Clifton and Aplin was a mercantile business in North Queensland, Australia. It was one of the pioneering businesses in Townsville and the Gulf of Carpentaria. It later became Aplin Brown & Company, and later Aplin Brown & Crawshay.

==History==
William Aplin commenced business with William Clifton as merchants in Townsville in 1864, at that time catering for the pastoral industry. Clifton had previously been the Bowen representative for the Australasian Steam Navigation Company. William Aplin had been the Bowen representative for the merchant business, Seaward, Marsh & Co.

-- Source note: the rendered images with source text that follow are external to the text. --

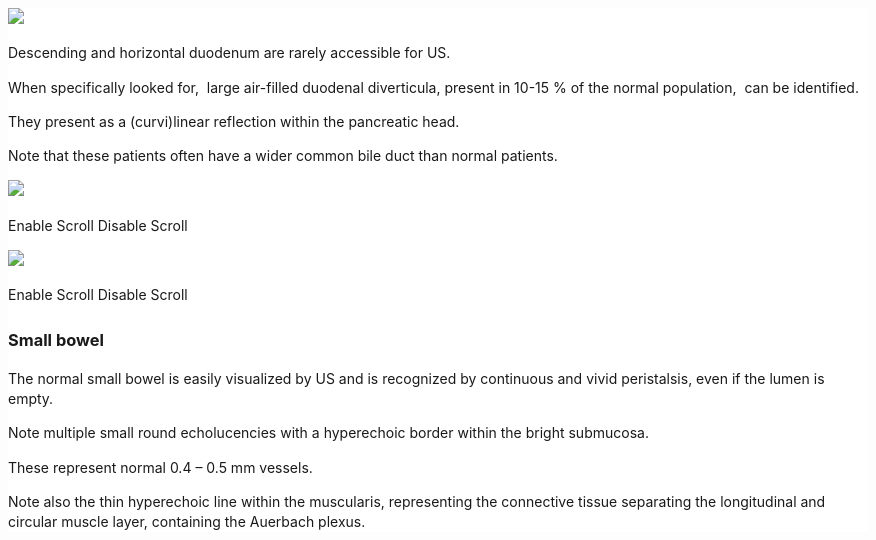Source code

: 

![](/assets/_6c-stomach.jpeg)




Descending and horizontal duodenum are rarely accessible for US. 

When specifically looked for,  large air-filled duodenal diverticula, present in 10-15 % of the normal population,  can be identified. 

They present as a (curvi)linear reflection within the pancreatic head. 

Note that these patients often have a wider common bile duct than normal patients.









![](/assets/1-1585837511.jpeg)

Enable Scroll
Disable Scroll
















![](/assets/1-1585837511.jpeg)

Enable Scroll
Disable Scroll















### Small bowel


The normal small bowel is easily visualized by US and is recognized by continuous and vivid peristalsis, even if the lumen is empty.  

Note multiple small round echolucencies with a hyperechoic border within the bright submucosa. 

These represent normal 0.4 – 0.5 mm vessels. 

Note also the thin hyperechoic line within the muscularis, representing the connective tissue separating the longitudinal and circular muscle layer, containing the Auerbach plexus.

They purchased a block of land at the corner of Flinders and Denham Streets, conveniently close to the Ross Creek wharves, but their building was destroyed in a cyclone in 1866. They rebuilt and William's brother Henry Aplin joined the firm.

Clifton and Aplin established a store in Normanton around 1871 and one in Burketown in 1879. In May 1880, their Gulf stores were taken over by James Burns (of Burns Philp) as part of his campaign to monopolise trade in the Gulf.

In 1879 William Villiers Brown, formerly manager of the Bank of New South Wales in Townsville, became a partner, and in 1880 when Clifton left Townsville, the firm became Aplin Brown & Company. By 1880 Aplin Brown one of the leading merchants firms in Townsville, servicing both the pastoral industry and the extensive gold mining centres of the inland. Amongst other activities, they imported mining and industrial machinery.

In 1881, The Queenslander noted that "the Hon. W. Aplin is about to embark upon pastoral pursuits, having retired from the firm of which he was the popular chief." The firm then became a limited company and continued to expand. The first steel ship built in Townsville was built for them in 1884 and in 1885 the firm acquired a wharf in Brisbane and set up a branch which specialised in importing goods from the USA. They established branches at Burketown and Port Darwin and in 1887 Aplin and Brown commissioned Rooney Brothers to design a new head office for the company, now the heritage-listed Aplin Brown & Company Building.

About 1895, the business became Aplin Brown & Crawshay.